Every record below should be repeated word for word, with the pictures left out.

(Stored entries)
══════

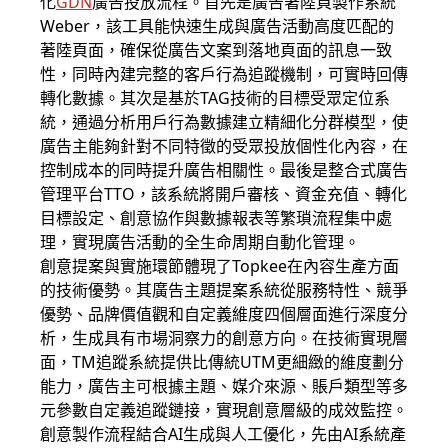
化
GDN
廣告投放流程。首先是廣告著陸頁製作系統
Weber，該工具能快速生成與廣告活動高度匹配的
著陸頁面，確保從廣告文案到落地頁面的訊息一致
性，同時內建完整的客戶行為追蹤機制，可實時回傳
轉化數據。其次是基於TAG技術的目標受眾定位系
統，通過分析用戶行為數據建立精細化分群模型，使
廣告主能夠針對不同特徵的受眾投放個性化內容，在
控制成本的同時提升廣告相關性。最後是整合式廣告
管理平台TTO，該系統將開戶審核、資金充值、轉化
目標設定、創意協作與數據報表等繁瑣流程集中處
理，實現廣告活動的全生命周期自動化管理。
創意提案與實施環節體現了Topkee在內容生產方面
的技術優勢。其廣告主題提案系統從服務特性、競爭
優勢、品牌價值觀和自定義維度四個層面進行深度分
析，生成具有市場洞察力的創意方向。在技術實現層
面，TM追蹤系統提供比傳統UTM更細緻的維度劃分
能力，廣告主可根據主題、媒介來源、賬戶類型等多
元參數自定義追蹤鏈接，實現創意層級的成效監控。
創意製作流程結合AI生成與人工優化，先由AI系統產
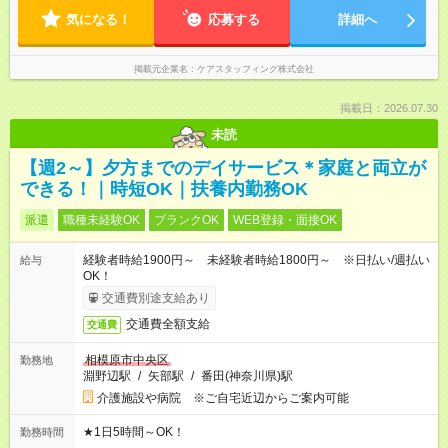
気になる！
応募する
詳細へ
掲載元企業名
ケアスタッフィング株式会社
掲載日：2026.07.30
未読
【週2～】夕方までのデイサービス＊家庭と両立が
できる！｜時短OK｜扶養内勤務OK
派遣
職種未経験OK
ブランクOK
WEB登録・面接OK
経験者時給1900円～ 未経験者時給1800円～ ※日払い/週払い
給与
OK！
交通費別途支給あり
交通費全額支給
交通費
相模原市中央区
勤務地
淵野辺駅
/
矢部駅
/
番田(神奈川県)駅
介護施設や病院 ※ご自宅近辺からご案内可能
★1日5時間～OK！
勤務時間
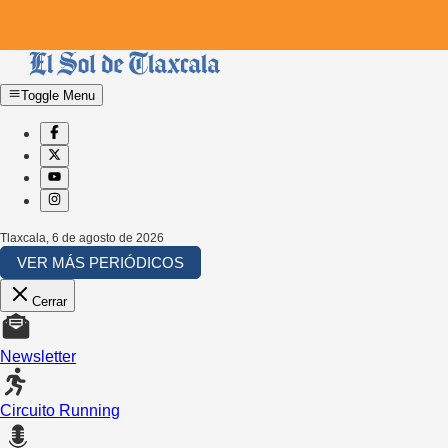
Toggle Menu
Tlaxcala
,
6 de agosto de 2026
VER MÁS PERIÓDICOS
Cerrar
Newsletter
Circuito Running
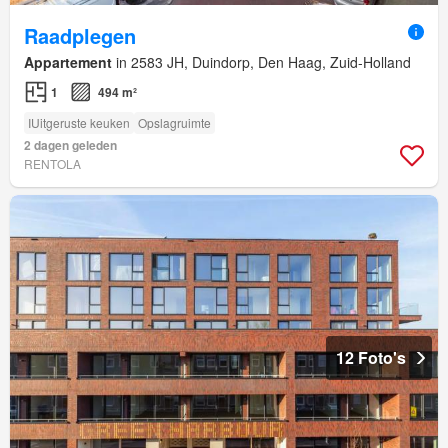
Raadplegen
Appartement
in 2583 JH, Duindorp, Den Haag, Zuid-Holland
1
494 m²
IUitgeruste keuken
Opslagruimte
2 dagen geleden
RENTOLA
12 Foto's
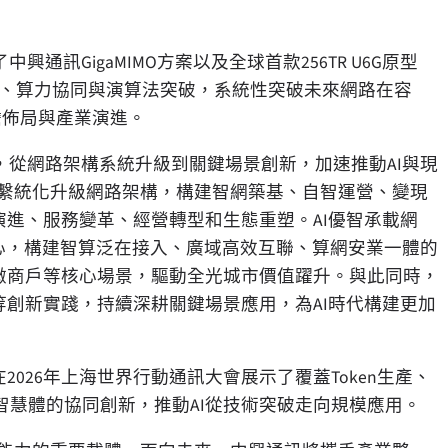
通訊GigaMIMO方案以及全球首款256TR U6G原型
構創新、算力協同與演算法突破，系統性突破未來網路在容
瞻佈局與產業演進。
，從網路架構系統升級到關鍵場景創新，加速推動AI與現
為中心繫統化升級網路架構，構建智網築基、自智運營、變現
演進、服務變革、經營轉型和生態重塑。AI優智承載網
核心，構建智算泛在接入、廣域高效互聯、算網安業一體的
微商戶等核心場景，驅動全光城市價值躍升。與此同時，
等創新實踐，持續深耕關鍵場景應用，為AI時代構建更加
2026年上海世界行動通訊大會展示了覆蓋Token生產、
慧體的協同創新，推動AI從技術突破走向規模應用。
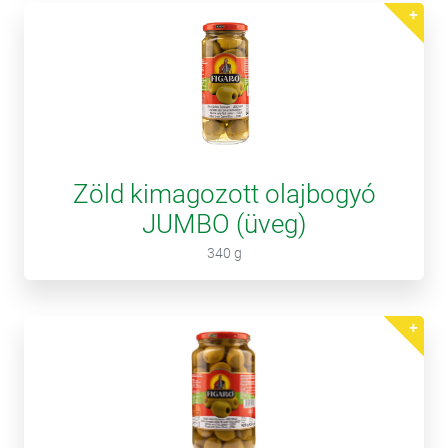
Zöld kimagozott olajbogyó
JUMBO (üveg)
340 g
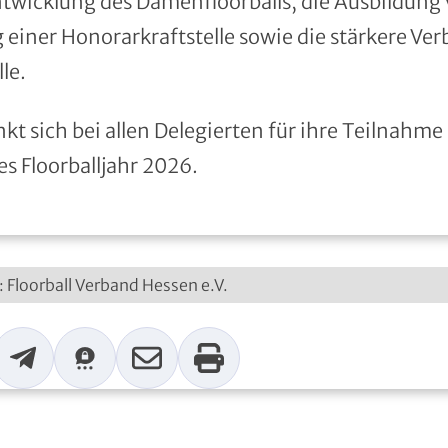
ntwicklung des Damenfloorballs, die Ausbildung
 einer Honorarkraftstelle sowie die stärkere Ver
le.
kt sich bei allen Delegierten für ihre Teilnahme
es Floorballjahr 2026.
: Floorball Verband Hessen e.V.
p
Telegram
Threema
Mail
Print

══════

Task result »
化
GDN
廣告投放流程。首先是廣告著陸頁製作系統
Weber，該工具能快速生成與廣告活動高度匹配的
著陸頁面，確保從廣告文案到落地頁面的訊息一致
性，同時內建完整的客戶行為追蹤機制，可實時回傳
轉化數據。其次是基於TAG技術的目標受眾定位系
統，通過分析用戶行為數據建立精細化分群模型，使
廣告主能夠針對不同特徵的受眾投放個性化內容，在
控制成本的同時提升廣告相關性。最後是整合式廣告
管理平台TTO，該系統將開戶審核、資金充值、轉化
目標設定、創意協作與數據報表等繁瑣流程集中處
理，實現廣告活動的全生命周期自動化管理。
創意提案與實施環節體現了Topkee在內容生產方面
的技術優勢。其廣告主題提案系統從服務特性、競爭
優勢、品牌價值觀和自定義維度四個層面進行深度分
析，生成具有市場洞察力的創意方向。在技術實現層
面，TM追蹤系統提供比傳統UTM更細緻的維度劃分
能力，廣告主可根據主題、媒介來源、賬戶類型等多
元參數自定義追蹤鏈接，實現創意層級的成效監控。
創意製作流程結合AI生成與人工優化，先由AI系統產
気になる！
応募する
詳細へ
掲載元企業名
ケアスタッフィング株式会社
掲載日：2026.07.30
未読
【週2～】夕方までのデイサービス＊家庭と両立が
できる！｜時短OK｜扶養内勤務OK
派遣
職種未経験OK
ブランクOK
WEB登録・面接OK
経験者時給1900円～ 未経験者時給1800円～ ※日払い/週払い
給与
OK！
交通費別途支給あり
交通費全額支給
交通費
相模原市中央区
勤務地
淵野辺駅
/
矢部駅
/
番田(神奈川県)駅
介護施設や病院 ※ご自宅近辺からご案内可能
★1日5時間～OK！
勤務時間
Toggle Menu
Tlaxcala
,
6 de agosto de 2026
VER MÁS PERIÓDICOS
Cerrar
Newsletter
Circuito Running
Raadplegen
Appartement
in 2583 JH, Duindorp, Den Haag, Zuid-Holland
1
494 m²
IUitgeruste keuken
Opslagruimte
2 dagen geleden
RENTOLA
12 Foto's
通訊GigaMIMO方案以及全球首款256TR U6G原型
構創新、算力協同與演算法突破，系統性突破未來網路在容
瞻佈局與產業演進。
，從網路架構系統升級到關鍵場景創新，加速推動AI與現
為中心繫統化升級網路架構，構建智網築基、自智運營、變現
演進、服務變革、經營轉型和生態重塑。AI優智承載網
核心，構建智算泛在接入、廣域高效互聯、算網安業一體的
微商戶等核心場景，驅動全光城市價值躍升。與此同時，
等創新實踐，持續深耕關鍵場景應用，為AI時代構建更加
2026年上海世界行動通訊大會展示了覆蓋Token生產、
慧體的協同創新，推動AI從技術突破走向規模應用。
Zöld kimagozott olajbogyó
JUMBO (üveg)
340 g
ntwicklung des Damenfloorballs, die Ausbildung
 einer Honorarkraftstelle sowie die stärkere Ver
le.
kt sich bei allen Delegierten für ihre Teilnahme
es Floorballjahr 2026.
: Floorball Verband Hessen e.V.
p
Telegram
Threema
Mail
Print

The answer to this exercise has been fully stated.